Python Friday #74: Important Concepts in SQLAlchemy

The big challenge for me in learning SQLAlchemy was that it comes with a lot of terms and concepts that you need to know before you can start to understand this toolkit. Some are familiar and work the same way as in other programming languages, while others are an additional level of abstraction that were new for me. To clear things up, I wrote this post to explain the meaning of the most important concepts in SQLAlchemy.

This post is part of my journey to learn Python. You can find the other parts of this series here.

 

Connection string

The connection string in SQLAlchemy has the same purpose as in most ORM tools: it tells SQLAlchemy which database we want to use. Depending on the database vendor you use, the connection string may contain a server name and/or a username and a password. The generic format for a connection string looks like this:

‘dialect+driver://username:password@host:port/database’

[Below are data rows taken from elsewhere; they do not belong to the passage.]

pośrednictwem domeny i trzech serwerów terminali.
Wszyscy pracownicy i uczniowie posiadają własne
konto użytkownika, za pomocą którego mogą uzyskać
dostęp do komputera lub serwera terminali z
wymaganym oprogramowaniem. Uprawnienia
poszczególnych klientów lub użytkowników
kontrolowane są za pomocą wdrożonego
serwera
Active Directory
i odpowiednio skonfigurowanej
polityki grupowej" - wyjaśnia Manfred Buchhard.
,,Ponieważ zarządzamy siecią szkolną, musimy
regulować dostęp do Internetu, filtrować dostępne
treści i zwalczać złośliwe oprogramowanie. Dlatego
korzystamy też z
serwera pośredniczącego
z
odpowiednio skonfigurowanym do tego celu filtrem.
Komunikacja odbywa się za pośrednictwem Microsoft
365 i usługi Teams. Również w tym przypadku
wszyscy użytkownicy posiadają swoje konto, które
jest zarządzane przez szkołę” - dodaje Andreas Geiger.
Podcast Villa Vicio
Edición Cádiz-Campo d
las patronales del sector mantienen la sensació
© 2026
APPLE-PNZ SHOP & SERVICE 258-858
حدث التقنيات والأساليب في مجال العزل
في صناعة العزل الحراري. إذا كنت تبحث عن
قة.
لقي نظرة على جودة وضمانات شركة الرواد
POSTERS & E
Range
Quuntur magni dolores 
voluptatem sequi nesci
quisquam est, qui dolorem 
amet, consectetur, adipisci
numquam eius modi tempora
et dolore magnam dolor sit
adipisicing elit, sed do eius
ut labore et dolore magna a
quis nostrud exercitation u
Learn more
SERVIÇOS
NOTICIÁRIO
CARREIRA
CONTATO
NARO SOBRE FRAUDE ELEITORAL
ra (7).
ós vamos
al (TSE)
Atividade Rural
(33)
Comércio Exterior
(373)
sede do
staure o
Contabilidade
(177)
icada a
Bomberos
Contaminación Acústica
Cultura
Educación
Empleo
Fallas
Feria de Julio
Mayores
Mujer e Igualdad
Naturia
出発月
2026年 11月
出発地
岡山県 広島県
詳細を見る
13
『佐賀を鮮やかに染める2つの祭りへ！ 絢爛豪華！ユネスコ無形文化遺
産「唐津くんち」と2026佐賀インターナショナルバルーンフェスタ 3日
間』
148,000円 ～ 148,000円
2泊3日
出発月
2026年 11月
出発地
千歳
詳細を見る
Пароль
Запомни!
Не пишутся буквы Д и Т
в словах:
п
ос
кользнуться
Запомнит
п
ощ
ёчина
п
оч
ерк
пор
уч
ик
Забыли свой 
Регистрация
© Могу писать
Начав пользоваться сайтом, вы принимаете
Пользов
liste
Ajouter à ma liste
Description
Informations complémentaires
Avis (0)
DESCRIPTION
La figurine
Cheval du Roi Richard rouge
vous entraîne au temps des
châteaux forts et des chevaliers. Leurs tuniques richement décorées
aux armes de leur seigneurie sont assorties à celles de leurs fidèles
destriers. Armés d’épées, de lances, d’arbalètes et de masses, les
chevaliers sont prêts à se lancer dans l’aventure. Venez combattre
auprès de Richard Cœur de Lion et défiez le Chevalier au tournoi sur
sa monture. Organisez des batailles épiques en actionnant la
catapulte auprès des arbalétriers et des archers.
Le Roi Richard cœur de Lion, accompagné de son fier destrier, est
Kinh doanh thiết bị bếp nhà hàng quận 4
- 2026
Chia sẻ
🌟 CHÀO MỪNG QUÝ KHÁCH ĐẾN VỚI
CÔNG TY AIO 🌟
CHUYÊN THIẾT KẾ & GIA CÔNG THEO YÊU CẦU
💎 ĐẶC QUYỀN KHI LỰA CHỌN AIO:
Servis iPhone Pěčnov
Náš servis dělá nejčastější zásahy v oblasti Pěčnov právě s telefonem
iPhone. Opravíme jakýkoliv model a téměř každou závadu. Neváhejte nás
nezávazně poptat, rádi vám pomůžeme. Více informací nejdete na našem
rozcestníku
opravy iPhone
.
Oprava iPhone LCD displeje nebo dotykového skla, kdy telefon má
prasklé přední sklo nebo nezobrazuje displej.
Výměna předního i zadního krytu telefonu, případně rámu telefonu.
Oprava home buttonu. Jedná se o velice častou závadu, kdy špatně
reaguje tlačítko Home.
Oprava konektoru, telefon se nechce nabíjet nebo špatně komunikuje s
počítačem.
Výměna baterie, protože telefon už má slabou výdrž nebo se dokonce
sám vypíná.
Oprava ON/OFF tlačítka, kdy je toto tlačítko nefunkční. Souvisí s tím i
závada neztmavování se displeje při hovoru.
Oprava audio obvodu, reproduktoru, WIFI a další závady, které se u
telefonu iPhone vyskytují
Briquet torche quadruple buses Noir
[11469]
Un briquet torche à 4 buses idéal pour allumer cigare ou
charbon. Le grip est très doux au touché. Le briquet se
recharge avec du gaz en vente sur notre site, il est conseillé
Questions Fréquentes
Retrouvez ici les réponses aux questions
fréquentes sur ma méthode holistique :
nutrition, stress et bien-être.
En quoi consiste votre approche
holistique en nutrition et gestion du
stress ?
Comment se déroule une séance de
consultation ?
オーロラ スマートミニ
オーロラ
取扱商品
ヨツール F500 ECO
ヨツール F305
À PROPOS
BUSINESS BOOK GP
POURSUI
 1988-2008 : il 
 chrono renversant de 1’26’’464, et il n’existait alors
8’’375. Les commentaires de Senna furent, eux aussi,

Depending on the dialect and the driver your connection string may look different. Therefore, check the documentation for the expected syntax and write it exactly that way.

 

(Database) Connection

The database connection is the communication channel over which your application talks to the database. For SQL Server this is a network connection, while for SQLite this is something like the file object you use when you write to a file. You use the connection directly in SQLAlchemy Core to send SQL statements to your database.

 

Dialect

The dialect describes how SQLAlchemy talks to a database. If you use SQLite you need a different style of SQL than with SQL Server or PostgreSQL. SQLAlchemy comes with a few built-in dialects:

If you need to talk to a different database you can use one of the external dialects.

 

Driver

The driver helps SQLAlchemy to access a specific database type. While the dialect makes sure SQLAlchemy talks in the right language to the database, the driver bridges the gap from Python to the database itself. For most of the built-in dialects of SQLAlchemy you find multiple drivers you can use (like PyODBC, mxODBC, pymssql for SQL Server).

 

Engine

The engine is the entry point into SQLAlchemy. Whenever you want to access a database through SQLAlchemy Core, you first need to create an engine. The engine encapsulates all the database related stuff, manages the connection pool and abstracts the whole DBAPI:

The engine as an entry point to SQLAlchemy

 

(Connection) Pool

The connection pool is a standard technique used to maintain long running connections in memory. Establishing a connection to a database costs time and resources (in your application and in the database). The connection pool creates a few connections early on and manages them in a way that your application can access the database without a delay. At the same time the pool makes sure that not every request you send to the database ends up with its own connection. That would quickly end in a denial-of-service attack on your database and bring your application to a halt.

 

Session = Unit of Work

In the ORM part of SQLAlchemy you use the session instead of the connection to talk to the database. The session implements the Unit of Work pattern where you can add modified objects and as soon as all your changes are ready, save them in one go to the database.

 

Transaction

A database transaction helps you to keep your database in a consistent state. You can group multiple changes (like create, update, delete) into one logical unit and save them only when all changes succeed. You can use this safety mechanism explicitly with SQLAlchemy Core, while in SQLAlchemy ORM the session manages the transaction in the background for you.